- Task directions:
In the battery charging text, what is named as in some ways a better measure than voltage of how much current a battery can take without overcharging?

- Excerpt:
Ive had a bunch of friends troubleshooting battery issues lately.It would be really nice to have a chart that shows the battery voltage at rest and charging voltages for bulk/acceptance/float for lead/acid (flooded cells), gel cells, and AGMs.
I know all this info is out there, but when I began searching online for answers, I came up with a ton of hits, and it took a while to sort through all of the information to make sure it was correct.
It doesn’t surprise us that your quick Google search for charging regimens for various types of batteries resulted in an avalanche of information, and that much of it was conflicting. Weve addressed the question of charging regimens many times over the years, and first featured the table you describe (almost identical to the one featured here) more than a decade ago.
Part of the problem is that there is no direct correlation between voltage and ideal charging voltage. Counting on battery voltage to be the sole measure of charging efficiency is like measuring blood pressure and diagnosing an illness from that one piece of data.
Voltage is only one component in the charging equation. Interestingly, battery temperature is in some ways a better measure of how much current can be forced into a battery without overcharging. A sophisticated charging system will track both voltage battery temperature and adjust the charging voltage accordingly.

- Supplied material:
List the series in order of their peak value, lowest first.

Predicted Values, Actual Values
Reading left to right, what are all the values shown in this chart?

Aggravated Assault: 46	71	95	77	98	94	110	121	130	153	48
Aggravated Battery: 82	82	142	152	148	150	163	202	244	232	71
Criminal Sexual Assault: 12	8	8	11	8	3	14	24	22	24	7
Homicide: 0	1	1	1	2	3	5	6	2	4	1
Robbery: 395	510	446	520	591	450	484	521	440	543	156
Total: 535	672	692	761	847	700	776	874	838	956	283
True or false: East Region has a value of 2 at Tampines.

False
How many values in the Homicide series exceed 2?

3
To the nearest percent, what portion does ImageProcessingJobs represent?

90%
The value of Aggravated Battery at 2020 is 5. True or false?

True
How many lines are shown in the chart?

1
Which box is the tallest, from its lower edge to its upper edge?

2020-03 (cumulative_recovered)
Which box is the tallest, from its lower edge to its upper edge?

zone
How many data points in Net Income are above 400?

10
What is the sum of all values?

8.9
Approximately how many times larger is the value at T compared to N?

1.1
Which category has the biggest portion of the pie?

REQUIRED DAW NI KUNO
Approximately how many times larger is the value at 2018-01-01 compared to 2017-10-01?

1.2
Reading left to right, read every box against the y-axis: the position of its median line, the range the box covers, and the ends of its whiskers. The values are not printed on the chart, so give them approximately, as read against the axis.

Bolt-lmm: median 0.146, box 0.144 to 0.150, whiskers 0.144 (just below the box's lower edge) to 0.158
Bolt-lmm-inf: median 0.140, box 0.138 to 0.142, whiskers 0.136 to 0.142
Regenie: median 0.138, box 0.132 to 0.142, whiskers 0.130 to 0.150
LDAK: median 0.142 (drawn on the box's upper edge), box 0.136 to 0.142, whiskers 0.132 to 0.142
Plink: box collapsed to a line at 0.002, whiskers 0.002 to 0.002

- Result:
Battery temperature.